**Selected excerpt:**
Development of the USSR Armed Forces since the signing of the non-aggression pact

By the beginning of the forties, the Soviet Union, as a result of the industrialization program, came to third place after the United States and Germany in terms of the level of development of heavy industry. Also, by the beginning of the Second World War, the Soviet economy was largely focused on the production of military equipment.

First phase. Invasion. Border battles (22 June - 10 July 1941)

**Work order 1:**
Answer each question using the excerpt on the development of the USSR Armed Forces, one answer per line and marked to match.
(a) Which two countries ranked ahead of the Soviet Union in heavy industry development by the beginning of the forties?
(b) What was the Soviet economy largely focused on producing by the beginning of the Second World War?
(c) What dates are given for the first phase, titled "Invasion. Border battles"?
**Work order 2:**
Summarize the excerpt on the development of the USSR Armed Forces in two sentences.
**Work order 3:**
Write the next paragraph of the excerpt on the development of the USSR Armed Forces, continuing under its last heading about the first phase.
The data that follows the text is separate material and unrelated to it.

**Recorded information:**
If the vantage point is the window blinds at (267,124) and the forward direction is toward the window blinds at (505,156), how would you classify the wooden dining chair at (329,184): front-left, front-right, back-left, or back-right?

**Exercise result 1:**
(a) The United States and Germany
(b) Military equipment
(c) 22 June to 10 July 1941

**Exercise result 2:**
By the beginning of the forties, its industrialization program had put the Soviet Union third in heavy industry development, behind the United States and Germany, and its economy was largely focused on producing military equipment by the start of the Second World War. The first phase of the war, the invasion and border battles, ran from 22 June to 10 July 1941.

**Exercise result 3:**
Beginning of the invasion

In the early morning at 4 o'clock on June 22, 1941, the German invasion of the USSR began. On the same day, Italy (Italian troops began fighting on July 20, 1941) and Romania declared war on the USSR, Slovakia declared war on June 23, and Hungary declared war on June 27. The German invasion took the Soviet troops by surprise; on the very first day, a significant part of the ammunition, fuel and military equipment was destroyed; The Germans managed to ensure complete air supremacy (about 1,200 aircraft were disabled). German aircraft attacked naval bases: Kronstadt, Libau, Vindava, Sevastopol. Submarines were deployed on the sea lanes of the Baltic and Black Seas and minefields were laid. On land, after strong artillery preparation, the advanced units, and then the main forces of the Wehrmacht, went on the offensive. However, the Soviet command was unable to soberly assess the position of its troops. On the evening of June 22, the Main Military Council sent directives to the Military Councils of the fronts, demanding that decisive counterattacks be launched against the enemy groups that had broken through in the morning of June 23. As a result of failed counterattacks, the already difficult situation of the Soviet troops worsened even further. Finnish troops did not cross the front line, waiting for events to develop, but giving German aviation the opportunity to refuel.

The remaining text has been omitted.